Zeus, Deus ou Dieu se déguise en vagabond malpropre pour voir comment les hommes se traitent entre eux.
Ulysse, de retour à Ithaque, arrive nu. sale et hirsute sur la plage et se fait passer pour un étranger dans son propre royaume.
Dans La légende de Julien l'hospitalier, de Gustave Flaubert, c'est Jésus qui se déguise en lépreux pour tester la charité de Julien.
Vous comprendrez que je me méfie toujours des mendiants et des vagabonds. Je ne sais jamais quelle déité se cache derrière ces personnages.
-Moé j'leu' donne rien! Qu'i' z'aillent travailler comme tout le monde! me disent les honnêtes gens sans savoir que ça en dit plus long sur eux-mêmes que sur ces pauvrichons qui tendent la main pour recevoir une obole.
Je ne devrais pas vous dire ça, parce que ça peut avoir pour effet d'amoindrir mon geste. Je donne aux mendiants, en effet. Je cours presque après eux pour leur remettre ma menue monnaie. Je le fais comme s'ils étaient sur ma route pour tester ma grandeur d'âme et mon détachement des considérations bassement matérielles.
Je n'ai pas toujours les moyens de ma charité, mais je ne me vois pas faire partie des honnêtes gens, si égoïstes, si rationnels et si froids envers leur prochain.
Étrangement, je me suis toujours bien senti parmi les éclopés, les malfrats, les borgnes et les vagabonds. Leurs défauts me semblent bénins lorsque je les compare à ceux des honnêtes gens qui dénoncent les voleurs de pommes et accusent les races de commettre toutes sortes d'infamies. Ce sont les mêmes que l'on voie ensuite à l'église ou bien au Parti libéral pour déclarer qu'ils sont si bons, si généreux, si nobles, si charitables... Tout ce qu'ils donnent n'est jamais donné de bon coeur. Ce sont des dons qui leur sont utiles. Des dons institutionnalisés. Des dons transformés en crédits d'impôt ou bien en visibilité sociale.
J'aime ceux qui n'ont que deux chemises sales et trouées qu'ils sont prêts à donner à celui qui n'en porte pas.
J'aime ceux qui n'ont presque rien dans le frigo et qui invitent tous les éclopés du quartier à partager un repas communautaire.
J'aime ceux que l'on appelle les trous du cul, qui sont souvent bien moins trous du cul que tous ces faux-culs qui sentent l'eau de Cologne pour mieux camoufler les odeurs d'excréments qui leur sortent du coeur.

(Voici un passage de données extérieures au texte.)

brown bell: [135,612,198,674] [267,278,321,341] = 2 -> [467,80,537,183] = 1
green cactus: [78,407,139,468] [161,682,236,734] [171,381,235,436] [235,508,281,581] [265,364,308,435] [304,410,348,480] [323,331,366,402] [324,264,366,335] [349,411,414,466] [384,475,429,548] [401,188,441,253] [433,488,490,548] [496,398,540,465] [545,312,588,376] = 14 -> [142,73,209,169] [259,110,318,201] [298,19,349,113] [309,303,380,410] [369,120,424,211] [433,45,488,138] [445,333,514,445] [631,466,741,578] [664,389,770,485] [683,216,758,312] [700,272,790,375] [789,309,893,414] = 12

Les médias préparent leur guignolée en ce moment. On va voir tout plein d'animateurs de radio, de bourgeois de la télé et de vicaires des journaux brandir leur petite boîte de tôle pour recueillir des dons pour les paniers de Noël. Les mendiants, ces jours-là, perdent d'énormes revenus. Les représentants des médias leur enlèvent leur obole sous le nez puisqu'ils partagent les mêmes espaces, la même rue, pour siphonner les gens.
Untel qui ne donnerait jamais un dollar à un vagabond en donnera cinq à Joséphine, la Miss Météo du Canal W.

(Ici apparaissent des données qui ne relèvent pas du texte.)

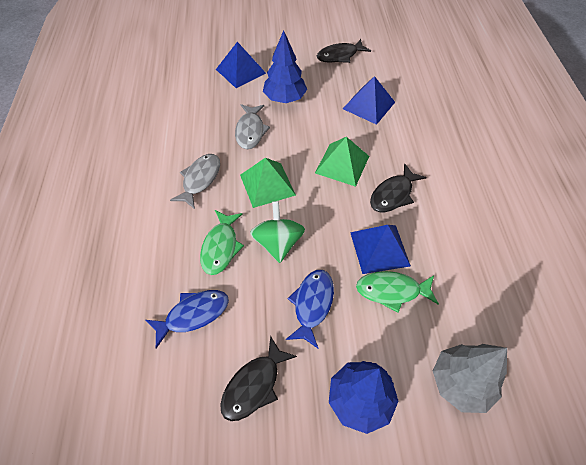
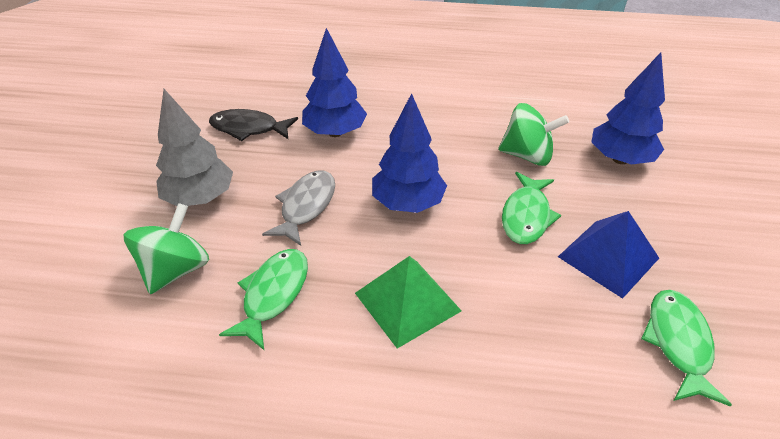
black fish: [220,336,297,421] [317,39,371,63] [370,163,427,212] = 3 -> [209,109,298,141] = 1
blue fish: [145,290,229,348] [286,270,334,348] = 2 -> none = 0
blue pyramid: [216,42,266,88] [343,76,395,125] [350,225,411,274] = 3 -> [558,211,659,299] = 1
blue tree: [263,30,307,103] [329,361,398,434] = 2 -> [302,28,367,137] [372,93,447,213] [592,52,665,164] = 3
green fish: [200,210,244,275] [356,271,439,313] = 2 -> [219,249,308,350] [502,172,561,244] [641,290,732,407] = 3
green pyramid: [240,158,296,208] [315,137,369,187] = 2 -> [355,256,462,349] = 1
green spinning top: [250,201,305,263] = 1 -> [124,203,209,294] [498,103,569,166] = 2
grey fish: [170,154,220,209] [235,104,270,149] = 2 -> [262,170,335,246] = 1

-Au moins c'est organisé... On sait que l'argent qu'on donne ne s'en ira pas à la SAQ pour un maudit ivrogne!
Et moi, con comme je le suis, je préfère encore de loin donner à cet ivrogne... même si j'aurai aussi cette faiblesse de donner mon écu à Miss Météo pour sa foutue guignolée.
Les pauvres, comme disait mon mentor Michel Chartrand, ça ne mange pas qu'à Noël tabarnak! Ça mange à tous les jours, toute l'année.
Une fois par année, à Noël, on tient à nous rappeler qu'il était une fois un homme juste mort comme un larron cloué sur une croix parce qu'il renversait les tables des marchands du temple et fouettait les capitalistes.
Une fois par année, les honnêtes gens vont feindre la bonté et la charité.
Pourtant, si Dieu existe, il se déguise encore en mendiant, en cul-terreux ou bien en salopard pour voir comment son troupeau se comporte.
Pour voir si l'homme est encore un loup pour l'homme.